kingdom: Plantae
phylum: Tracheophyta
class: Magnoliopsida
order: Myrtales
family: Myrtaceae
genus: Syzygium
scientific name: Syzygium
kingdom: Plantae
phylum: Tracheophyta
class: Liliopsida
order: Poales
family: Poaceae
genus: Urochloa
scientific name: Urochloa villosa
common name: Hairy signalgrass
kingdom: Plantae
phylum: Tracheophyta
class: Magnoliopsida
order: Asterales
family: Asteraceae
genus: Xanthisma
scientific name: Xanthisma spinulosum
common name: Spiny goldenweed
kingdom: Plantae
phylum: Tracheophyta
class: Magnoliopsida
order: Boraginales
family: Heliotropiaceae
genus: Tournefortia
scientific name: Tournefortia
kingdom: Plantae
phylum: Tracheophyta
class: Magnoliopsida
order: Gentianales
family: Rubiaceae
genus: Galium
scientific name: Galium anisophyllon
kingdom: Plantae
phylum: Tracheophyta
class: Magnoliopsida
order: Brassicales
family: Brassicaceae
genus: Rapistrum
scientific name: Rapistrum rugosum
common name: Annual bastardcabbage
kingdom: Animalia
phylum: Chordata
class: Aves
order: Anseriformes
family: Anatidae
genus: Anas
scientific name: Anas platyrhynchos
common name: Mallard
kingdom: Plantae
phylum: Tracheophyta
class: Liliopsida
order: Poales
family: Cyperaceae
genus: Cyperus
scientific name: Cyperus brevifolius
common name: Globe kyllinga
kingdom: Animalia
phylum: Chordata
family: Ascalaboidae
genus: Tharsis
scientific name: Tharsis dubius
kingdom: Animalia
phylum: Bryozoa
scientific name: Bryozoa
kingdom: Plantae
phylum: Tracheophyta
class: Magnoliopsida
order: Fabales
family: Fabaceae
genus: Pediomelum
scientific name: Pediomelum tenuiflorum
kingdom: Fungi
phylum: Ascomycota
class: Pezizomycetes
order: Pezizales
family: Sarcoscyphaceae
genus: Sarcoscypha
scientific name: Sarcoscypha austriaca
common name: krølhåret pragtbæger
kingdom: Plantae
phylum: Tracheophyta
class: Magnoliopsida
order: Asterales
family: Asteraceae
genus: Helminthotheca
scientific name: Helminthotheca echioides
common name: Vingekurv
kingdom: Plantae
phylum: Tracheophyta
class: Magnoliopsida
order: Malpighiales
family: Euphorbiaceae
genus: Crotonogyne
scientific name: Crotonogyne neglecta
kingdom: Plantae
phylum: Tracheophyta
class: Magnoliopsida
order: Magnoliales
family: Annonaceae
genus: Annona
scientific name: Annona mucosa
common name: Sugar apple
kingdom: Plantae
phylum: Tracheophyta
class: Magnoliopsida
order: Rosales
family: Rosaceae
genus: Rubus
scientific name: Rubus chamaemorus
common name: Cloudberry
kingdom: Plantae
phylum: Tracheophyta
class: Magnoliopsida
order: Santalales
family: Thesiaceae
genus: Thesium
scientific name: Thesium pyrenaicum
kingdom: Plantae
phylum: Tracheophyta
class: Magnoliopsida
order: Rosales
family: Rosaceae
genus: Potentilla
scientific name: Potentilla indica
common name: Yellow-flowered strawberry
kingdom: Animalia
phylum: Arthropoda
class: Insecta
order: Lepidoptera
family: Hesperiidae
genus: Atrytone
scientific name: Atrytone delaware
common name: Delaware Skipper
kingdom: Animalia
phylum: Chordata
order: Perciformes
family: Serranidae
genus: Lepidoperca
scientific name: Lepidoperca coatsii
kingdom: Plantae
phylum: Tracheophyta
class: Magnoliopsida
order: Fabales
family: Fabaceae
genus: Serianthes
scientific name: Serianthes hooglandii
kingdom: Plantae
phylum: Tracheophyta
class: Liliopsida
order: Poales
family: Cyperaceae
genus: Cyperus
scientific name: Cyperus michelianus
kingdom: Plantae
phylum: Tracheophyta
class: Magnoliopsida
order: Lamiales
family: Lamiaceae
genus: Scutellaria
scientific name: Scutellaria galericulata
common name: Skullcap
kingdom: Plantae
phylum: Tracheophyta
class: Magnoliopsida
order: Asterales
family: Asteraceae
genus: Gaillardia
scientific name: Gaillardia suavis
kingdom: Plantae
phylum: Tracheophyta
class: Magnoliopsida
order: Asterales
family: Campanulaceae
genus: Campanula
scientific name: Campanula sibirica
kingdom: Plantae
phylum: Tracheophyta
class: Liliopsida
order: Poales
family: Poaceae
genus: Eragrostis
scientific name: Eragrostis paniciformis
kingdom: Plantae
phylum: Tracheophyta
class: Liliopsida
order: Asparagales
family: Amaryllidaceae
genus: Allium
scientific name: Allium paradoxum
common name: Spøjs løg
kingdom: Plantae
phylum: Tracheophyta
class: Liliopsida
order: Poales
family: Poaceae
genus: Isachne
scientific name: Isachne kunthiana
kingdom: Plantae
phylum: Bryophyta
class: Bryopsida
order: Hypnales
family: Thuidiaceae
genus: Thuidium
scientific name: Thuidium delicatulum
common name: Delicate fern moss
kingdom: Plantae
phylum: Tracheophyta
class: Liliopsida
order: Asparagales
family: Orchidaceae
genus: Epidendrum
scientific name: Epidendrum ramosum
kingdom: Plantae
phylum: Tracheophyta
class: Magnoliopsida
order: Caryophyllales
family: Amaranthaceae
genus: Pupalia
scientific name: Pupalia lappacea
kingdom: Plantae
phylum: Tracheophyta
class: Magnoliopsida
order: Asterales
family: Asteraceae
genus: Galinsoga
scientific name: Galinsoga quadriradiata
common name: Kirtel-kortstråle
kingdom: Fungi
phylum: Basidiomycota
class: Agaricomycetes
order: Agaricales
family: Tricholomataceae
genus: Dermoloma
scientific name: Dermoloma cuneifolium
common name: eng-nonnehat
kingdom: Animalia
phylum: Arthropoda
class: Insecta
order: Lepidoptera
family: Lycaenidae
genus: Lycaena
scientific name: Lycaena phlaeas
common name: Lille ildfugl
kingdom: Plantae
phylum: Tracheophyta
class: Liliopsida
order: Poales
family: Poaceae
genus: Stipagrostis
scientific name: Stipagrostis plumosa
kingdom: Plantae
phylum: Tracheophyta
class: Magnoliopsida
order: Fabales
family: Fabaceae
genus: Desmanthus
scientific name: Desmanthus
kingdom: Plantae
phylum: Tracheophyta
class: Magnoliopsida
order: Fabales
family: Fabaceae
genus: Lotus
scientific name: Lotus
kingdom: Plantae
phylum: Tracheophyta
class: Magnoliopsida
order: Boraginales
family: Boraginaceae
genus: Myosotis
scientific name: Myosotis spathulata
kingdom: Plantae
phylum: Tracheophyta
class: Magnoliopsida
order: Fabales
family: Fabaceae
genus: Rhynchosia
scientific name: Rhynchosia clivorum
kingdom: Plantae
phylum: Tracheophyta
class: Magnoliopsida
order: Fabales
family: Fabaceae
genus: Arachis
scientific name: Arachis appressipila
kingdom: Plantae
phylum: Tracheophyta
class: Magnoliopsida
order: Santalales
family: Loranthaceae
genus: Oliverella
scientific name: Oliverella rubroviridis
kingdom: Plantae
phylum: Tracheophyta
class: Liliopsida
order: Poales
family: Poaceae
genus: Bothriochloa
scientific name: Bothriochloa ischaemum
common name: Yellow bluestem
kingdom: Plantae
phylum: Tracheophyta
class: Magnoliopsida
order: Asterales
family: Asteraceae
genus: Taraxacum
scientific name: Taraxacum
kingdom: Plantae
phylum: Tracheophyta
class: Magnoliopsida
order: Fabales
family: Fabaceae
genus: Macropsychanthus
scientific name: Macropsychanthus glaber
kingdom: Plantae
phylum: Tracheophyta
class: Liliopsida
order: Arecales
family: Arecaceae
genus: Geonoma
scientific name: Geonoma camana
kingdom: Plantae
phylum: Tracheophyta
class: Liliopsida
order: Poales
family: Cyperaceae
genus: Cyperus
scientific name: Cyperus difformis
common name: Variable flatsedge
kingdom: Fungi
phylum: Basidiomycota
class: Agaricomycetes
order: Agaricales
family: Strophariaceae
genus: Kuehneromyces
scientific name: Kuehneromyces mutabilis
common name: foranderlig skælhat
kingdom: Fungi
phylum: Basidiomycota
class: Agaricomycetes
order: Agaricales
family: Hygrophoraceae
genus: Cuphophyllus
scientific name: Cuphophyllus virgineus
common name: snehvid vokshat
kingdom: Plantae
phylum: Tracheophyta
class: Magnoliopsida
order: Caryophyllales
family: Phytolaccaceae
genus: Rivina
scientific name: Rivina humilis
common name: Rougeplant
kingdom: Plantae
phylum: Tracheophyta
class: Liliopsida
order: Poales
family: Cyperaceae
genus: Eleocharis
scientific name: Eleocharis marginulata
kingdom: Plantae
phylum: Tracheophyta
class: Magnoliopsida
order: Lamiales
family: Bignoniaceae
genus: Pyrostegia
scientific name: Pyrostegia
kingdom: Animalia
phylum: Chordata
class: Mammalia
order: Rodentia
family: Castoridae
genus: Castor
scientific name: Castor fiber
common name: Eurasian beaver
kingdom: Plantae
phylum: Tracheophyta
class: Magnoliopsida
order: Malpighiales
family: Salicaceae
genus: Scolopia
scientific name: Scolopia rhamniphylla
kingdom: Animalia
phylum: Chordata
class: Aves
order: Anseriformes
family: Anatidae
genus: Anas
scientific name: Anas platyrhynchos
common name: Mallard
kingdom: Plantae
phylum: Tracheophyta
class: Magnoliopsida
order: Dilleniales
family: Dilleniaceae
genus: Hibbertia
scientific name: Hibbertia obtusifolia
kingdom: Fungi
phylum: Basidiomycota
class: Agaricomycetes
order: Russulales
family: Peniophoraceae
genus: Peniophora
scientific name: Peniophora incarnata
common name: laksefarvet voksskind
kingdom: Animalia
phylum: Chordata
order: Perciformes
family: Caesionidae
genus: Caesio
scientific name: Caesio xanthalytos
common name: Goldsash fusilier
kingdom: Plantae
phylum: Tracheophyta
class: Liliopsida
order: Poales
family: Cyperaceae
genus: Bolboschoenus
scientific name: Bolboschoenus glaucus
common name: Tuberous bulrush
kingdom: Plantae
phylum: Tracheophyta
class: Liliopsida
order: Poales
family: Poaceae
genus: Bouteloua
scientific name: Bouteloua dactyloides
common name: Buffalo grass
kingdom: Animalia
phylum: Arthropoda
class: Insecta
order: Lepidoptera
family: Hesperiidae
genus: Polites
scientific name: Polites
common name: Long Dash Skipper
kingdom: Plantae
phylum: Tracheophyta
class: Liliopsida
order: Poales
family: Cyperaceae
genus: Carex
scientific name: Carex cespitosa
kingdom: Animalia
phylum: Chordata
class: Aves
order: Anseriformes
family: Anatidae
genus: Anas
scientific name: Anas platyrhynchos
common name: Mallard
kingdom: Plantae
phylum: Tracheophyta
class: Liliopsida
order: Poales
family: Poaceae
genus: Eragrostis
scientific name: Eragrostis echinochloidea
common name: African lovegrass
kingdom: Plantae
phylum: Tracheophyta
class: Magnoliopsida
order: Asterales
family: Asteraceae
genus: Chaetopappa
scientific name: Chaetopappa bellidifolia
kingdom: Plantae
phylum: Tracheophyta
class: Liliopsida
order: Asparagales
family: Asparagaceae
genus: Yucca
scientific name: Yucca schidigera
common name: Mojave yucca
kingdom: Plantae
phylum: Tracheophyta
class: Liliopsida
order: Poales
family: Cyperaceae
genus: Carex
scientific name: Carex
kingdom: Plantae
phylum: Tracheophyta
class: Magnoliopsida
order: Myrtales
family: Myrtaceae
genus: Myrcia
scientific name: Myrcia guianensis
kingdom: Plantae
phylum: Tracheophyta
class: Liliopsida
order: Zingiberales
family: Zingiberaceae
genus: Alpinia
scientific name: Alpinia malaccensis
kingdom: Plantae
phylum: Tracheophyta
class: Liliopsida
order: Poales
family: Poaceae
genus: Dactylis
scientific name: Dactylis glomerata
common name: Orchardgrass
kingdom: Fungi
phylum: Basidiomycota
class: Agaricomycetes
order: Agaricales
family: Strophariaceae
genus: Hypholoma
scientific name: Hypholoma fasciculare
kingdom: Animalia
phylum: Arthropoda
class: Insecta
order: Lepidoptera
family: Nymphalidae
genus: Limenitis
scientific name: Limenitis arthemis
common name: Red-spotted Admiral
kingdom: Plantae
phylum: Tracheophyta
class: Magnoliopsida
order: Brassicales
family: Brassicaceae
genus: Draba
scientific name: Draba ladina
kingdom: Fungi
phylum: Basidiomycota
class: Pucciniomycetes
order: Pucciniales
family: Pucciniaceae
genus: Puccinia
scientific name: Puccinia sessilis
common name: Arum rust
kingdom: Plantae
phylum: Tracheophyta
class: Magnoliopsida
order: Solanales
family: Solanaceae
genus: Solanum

**AIM**
Rewrite the lines of the material starting at the one containing "scientific name: Syzygium" and ending at the one containing "genus: Pediomelum", replacing "common name" with "vernacular name" and leaving everything else unchanged. Return only those lines.

**RESULT OF THIS TASK**
scientific name: Syzygium
kingdom: Plantae
phylum: Tracheophyta
class: Liliopsida
order: Poales
family: Poaceae
genus: Urochloa
scientific name: Urochloa villosa
vernacular name: Hairy signalgrass
kingdom: Plantae
phylum: Tracheophyta
class: Magnoliopsida
order: Asterales
family: Asteraceae
genus: Xanthisma
scientific name: Xanthisma spinulosum
vernacular name: Spiny goldenweed
kingdom: Plantae
phylum: Tracheophyta
class: Magnoliopsida
order: Boraginales
family: Heliotropiaceae
genus: Tournefortia
scientific name: Tournefortia
kingdom: Plantae
phylum: Tracheophyta
class: Magnoliopsida
order: Gentianales
family: Rubiaceae
genus: Galium
scientific name: Galium anisophyllon
kingdom: Plantae
phylum: Tracheophyta
class: Magnoliopsida
order: Brassicales
family: Brassicaceae
genus: Rapistrum
scientific name: Rapistrum rugosum
vernacular name: Annual bastardcabbage
kingdom: Animalia
phylum: Chordata
class: Aves
order: Anseriformes
family: Anatidae
genus: Anas
scientific name: Anas platyrhynchos
vernacular name: Mallard
kingdom: Plantae
phylum: Tracheophyta
class: Liliopsida
order: Poales
family: Cyperaceae
genus: Cyperus
scientific name: Cyperus brevifolius
vernacular name: Globe kyllinga
kingdom: Animalia
phylum: Chordata
family: Ascalaboidae
genus: Tharsis
scientific name: Tharsis dubius
kingdom: Animalia
phylum: Bryozoa
scientific name: Bryozoa
kingdom: Plantae
phylum: Tracheophyta
class: Magnoliopsida
order: Fabales
family: Fabaceae
genus: Pediomelum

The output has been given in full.